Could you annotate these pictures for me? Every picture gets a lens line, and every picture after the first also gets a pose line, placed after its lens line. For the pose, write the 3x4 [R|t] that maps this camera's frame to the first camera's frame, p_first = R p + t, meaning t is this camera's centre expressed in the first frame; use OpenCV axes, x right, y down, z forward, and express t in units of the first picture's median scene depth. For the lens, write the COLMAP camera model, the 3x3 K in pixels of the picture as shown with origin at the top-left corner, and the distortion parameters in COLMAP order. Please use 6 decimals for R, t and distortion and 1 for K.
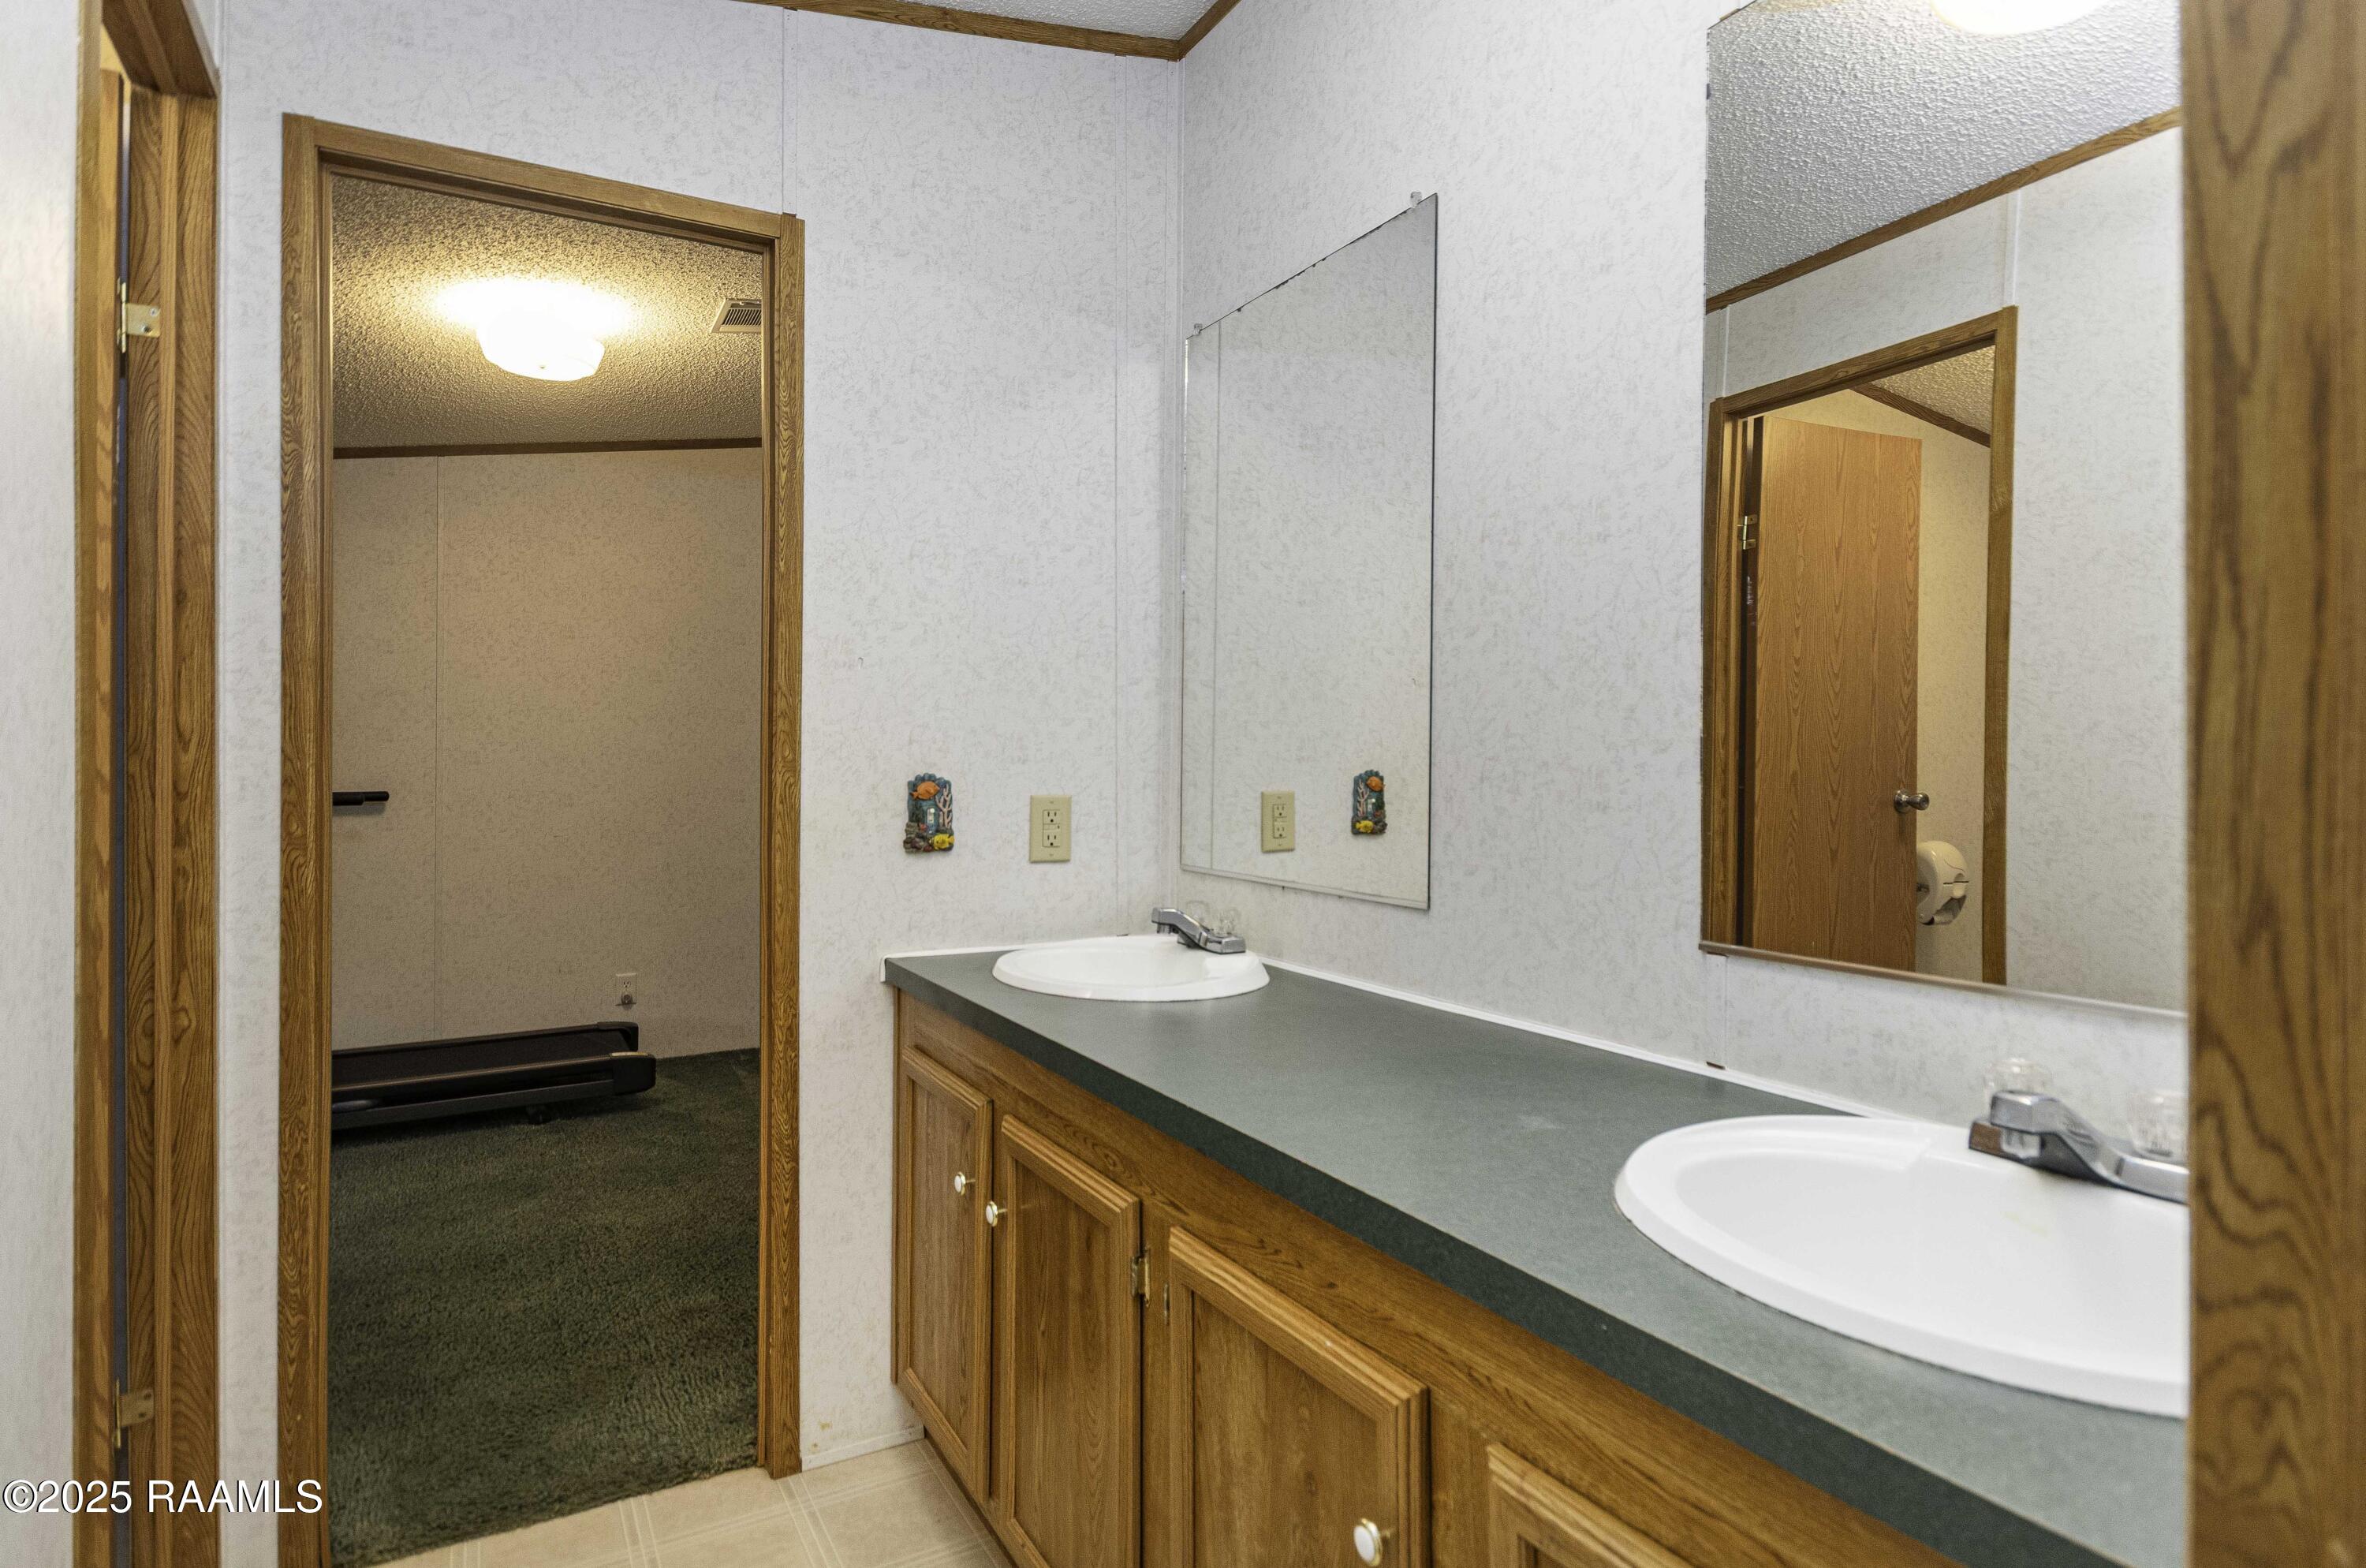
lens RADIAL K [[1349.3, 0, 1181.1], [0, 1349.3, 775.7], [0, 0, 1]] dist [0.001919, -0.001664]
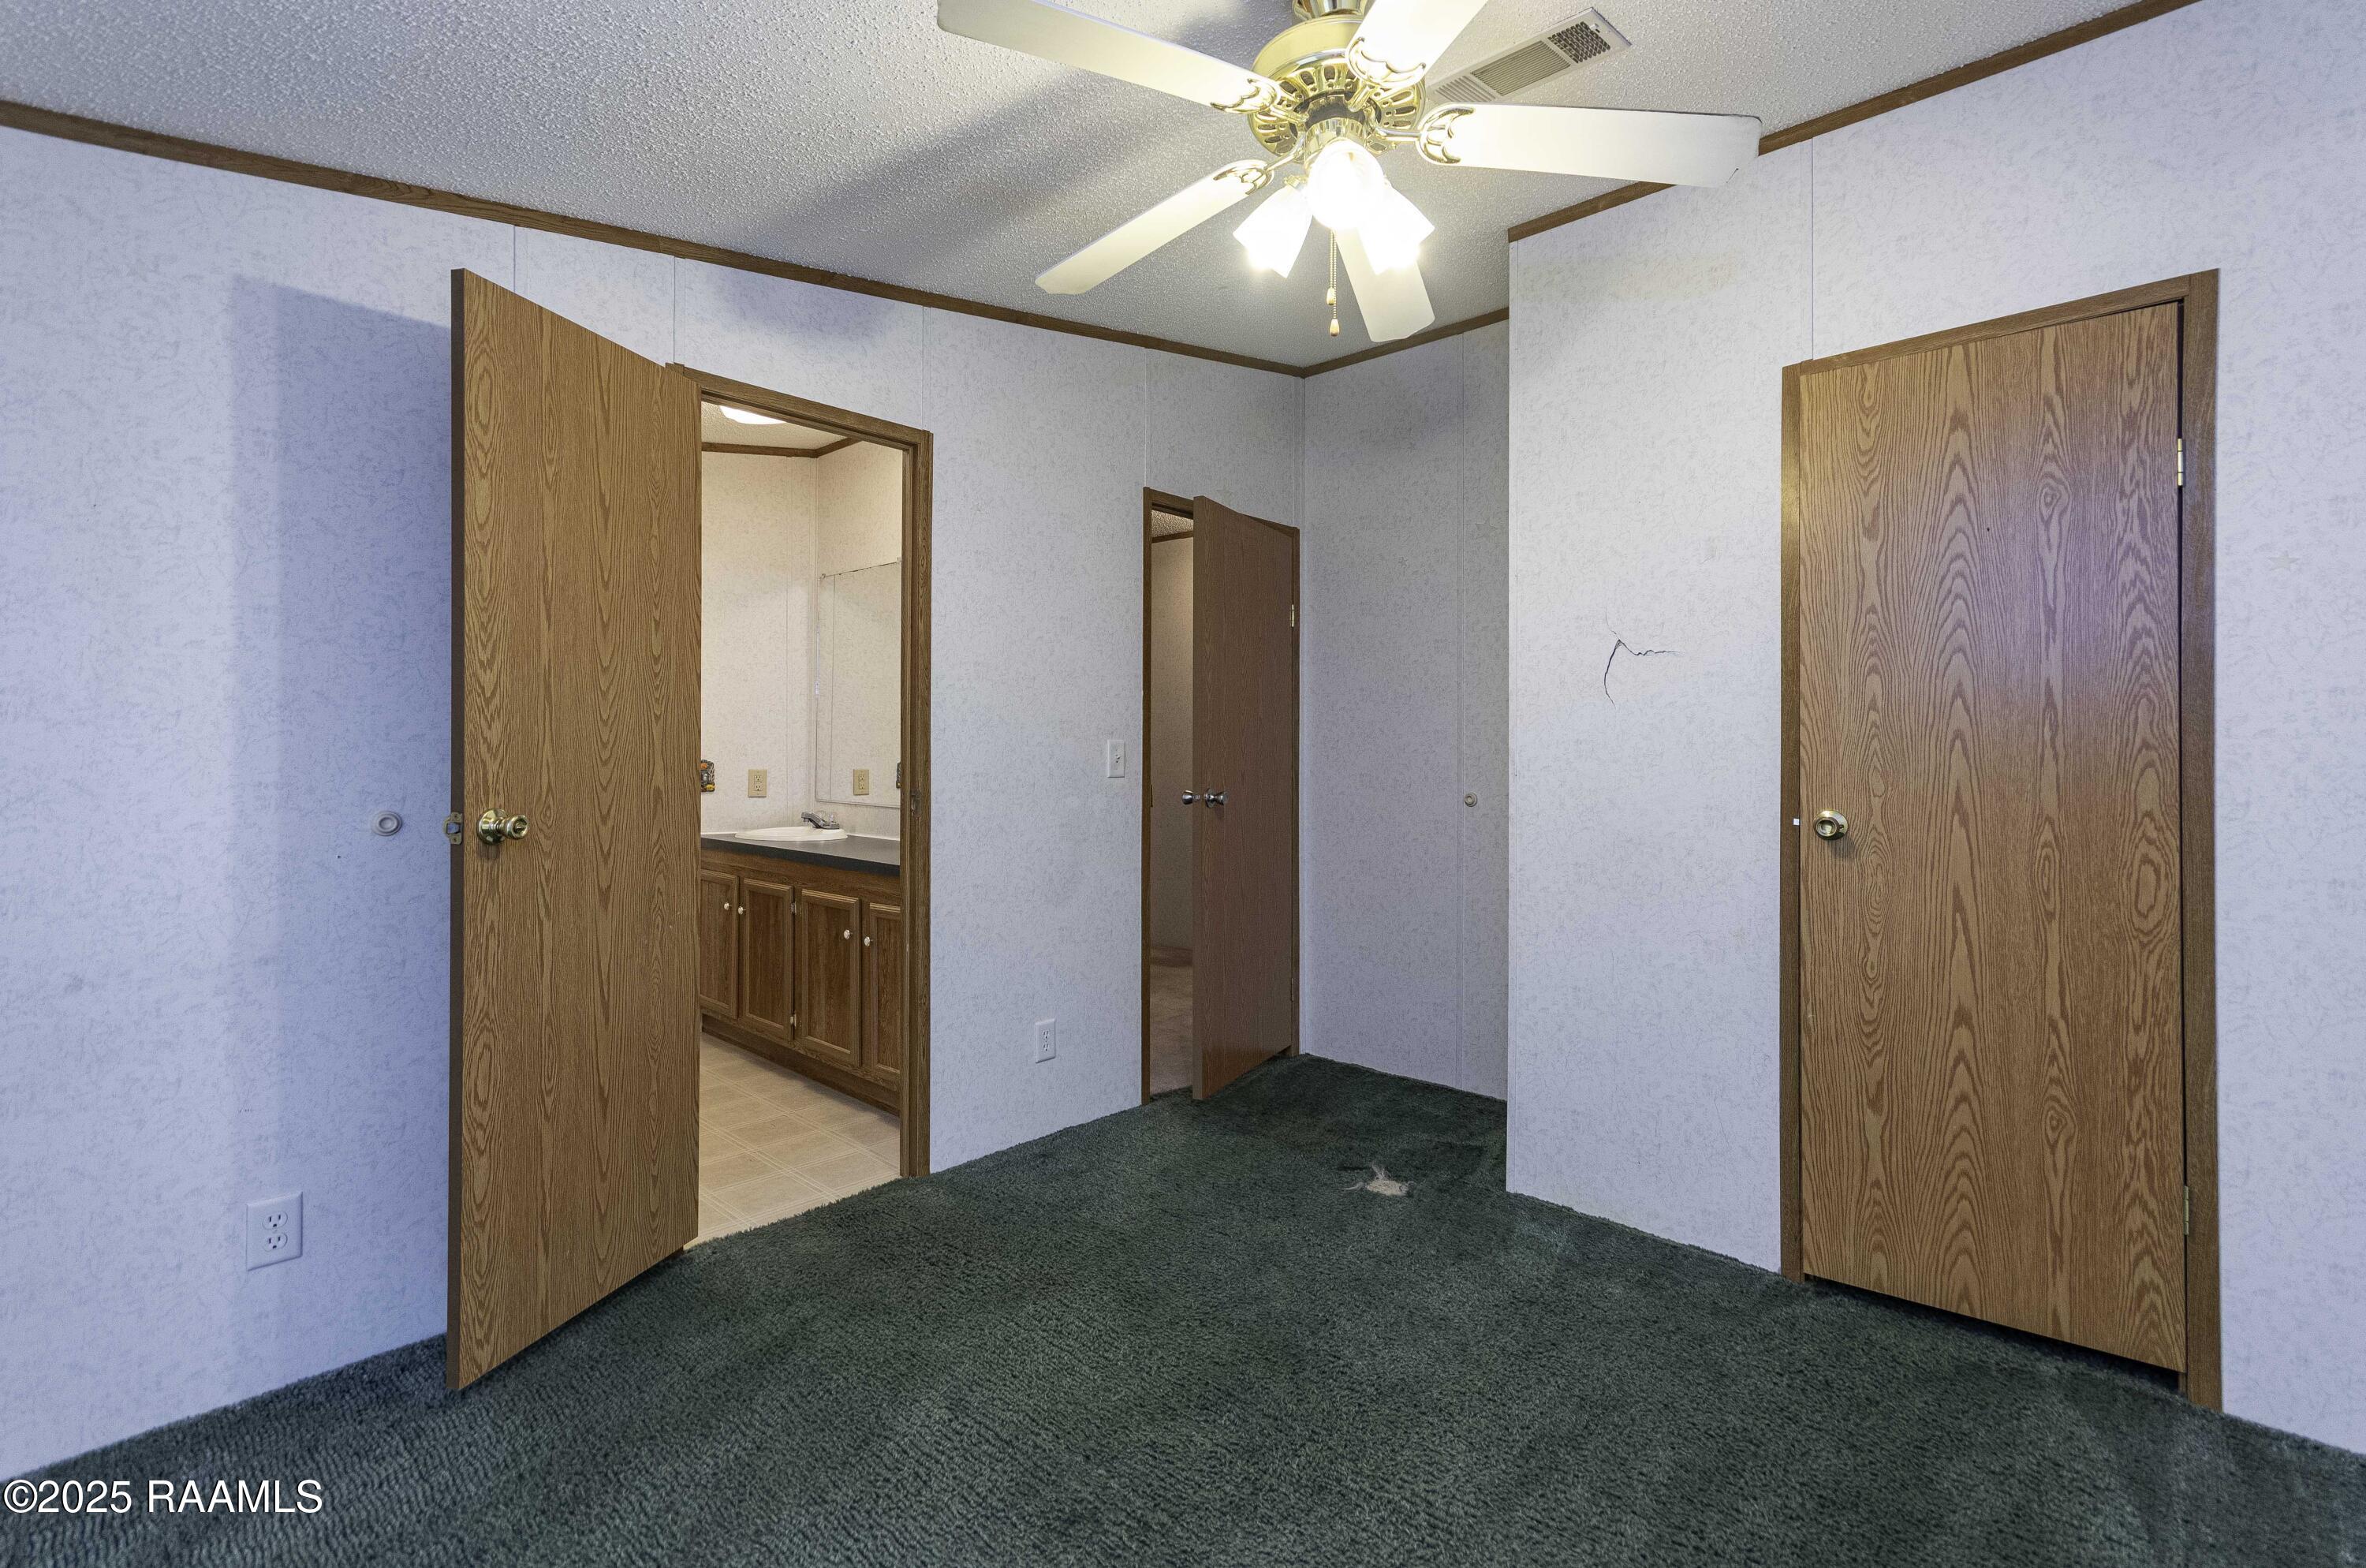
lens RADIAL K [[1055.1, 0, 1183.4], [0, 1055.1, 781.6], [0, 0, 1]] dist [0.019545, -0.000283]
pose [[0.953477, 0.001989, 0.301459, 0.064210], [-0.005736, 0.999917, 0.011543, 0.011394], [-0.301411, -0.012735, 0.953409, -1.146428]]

= = = =

• [What to produce]: Retype the whole listing exactly. Do not include the pictures.

• [Solution to the problem]:
Could you annotate these pictures for me? Every picture gets a lens line, and every picture after the first also gets a pose line, placed after its lens line. For the pose, write the 3x4 [R|t] that maps this camera's frame to the first camera's frame, p_first = R p + t, meaning t is this camera's centre expressed in the first frame; use OpenCV axes, x right, y down, z forward, and express t in units of the first picture's median scene depth. For the lens, write the COLMAP camera model, the 3x3 K in pixels of the picture as shown with origin at the top-left corner, and the distortion parameters in COLMAP order. Please use 6 decimals for R, t and distortion and 1 for K.
lens RADIAL K [[1349.3, 0, 1181.1], [0, 1349.3, 775.7], [0, 0, 1]] dist [0.001919, -0.001664]
lens RADIAL K [[1055.1, 0, 1183.4], [0, 1055.1, 781.6], [0, 0, 1]] dist [0.019545, -0.000283]
pose [[0.953477, 0.001989, 0.301459, 0.064210], [-0.005736, 0.999917, 0.011543, 0.011394], [-0.301411, -0.012735, 0.953409, -1.146428]]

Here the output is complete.